_What the task asks:_
In the entries below, which lines run from the one containing "Термін доставки" to the one containing "Відгуки : 0"? Copy exactly those lines, ends included, and no others.
[Start of section]
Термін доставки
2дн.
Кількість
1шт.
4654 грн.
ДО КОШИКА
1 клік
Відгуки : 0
[End of section]
[Start of section]
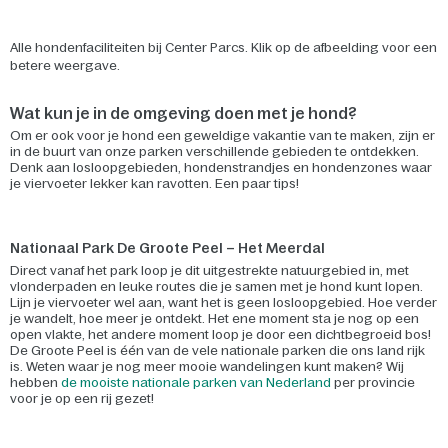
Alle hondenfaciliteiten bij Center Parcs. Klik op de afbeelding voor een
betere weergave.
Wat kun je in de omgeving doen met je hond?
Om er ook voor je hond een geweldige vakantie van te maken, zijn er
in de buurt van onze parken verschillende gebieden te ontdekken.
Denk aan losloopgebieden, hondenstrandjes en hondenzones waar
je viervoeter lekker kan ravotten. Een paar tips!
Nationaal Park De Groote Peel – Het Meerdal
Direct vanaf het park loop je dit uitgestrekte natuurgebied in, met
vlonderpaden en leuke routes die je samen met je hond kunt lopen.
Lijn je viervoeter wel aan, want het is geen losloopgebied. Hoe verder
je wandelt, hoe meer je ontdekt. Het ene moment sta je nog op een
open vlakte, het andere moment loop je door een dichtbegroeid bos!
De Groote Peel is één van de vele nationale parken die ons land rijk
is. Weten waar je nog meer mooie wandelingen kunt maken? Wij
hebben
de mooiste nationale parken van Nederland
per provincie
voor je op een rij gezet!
[End of section]
[Start of section]
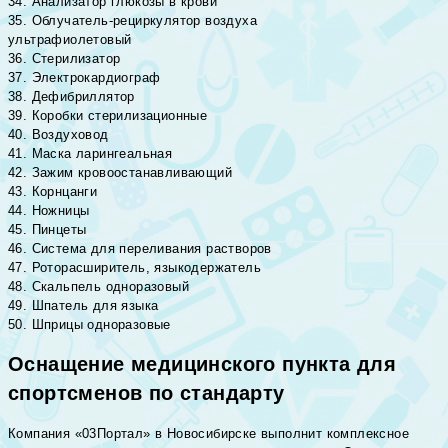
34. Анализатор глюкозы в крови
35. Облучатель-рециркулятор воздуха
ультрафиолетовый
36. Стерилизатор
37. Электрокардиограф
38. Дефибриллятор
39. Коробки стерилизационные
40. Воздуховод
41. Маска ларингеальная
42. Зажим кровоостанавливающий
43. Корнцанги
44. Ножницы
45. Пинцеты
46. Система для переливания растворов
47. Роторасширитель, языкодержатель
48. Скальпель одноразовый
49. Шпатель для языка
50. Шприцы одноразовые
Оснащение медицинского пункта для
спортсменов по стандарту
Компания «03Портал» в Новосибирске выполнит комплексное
[End of section]
_Exercise answer:_
Термін доставки
2дн.
Кількість
1шт.
4654 грн.
ДО КОШИКА
1 клік
Відгуки : 0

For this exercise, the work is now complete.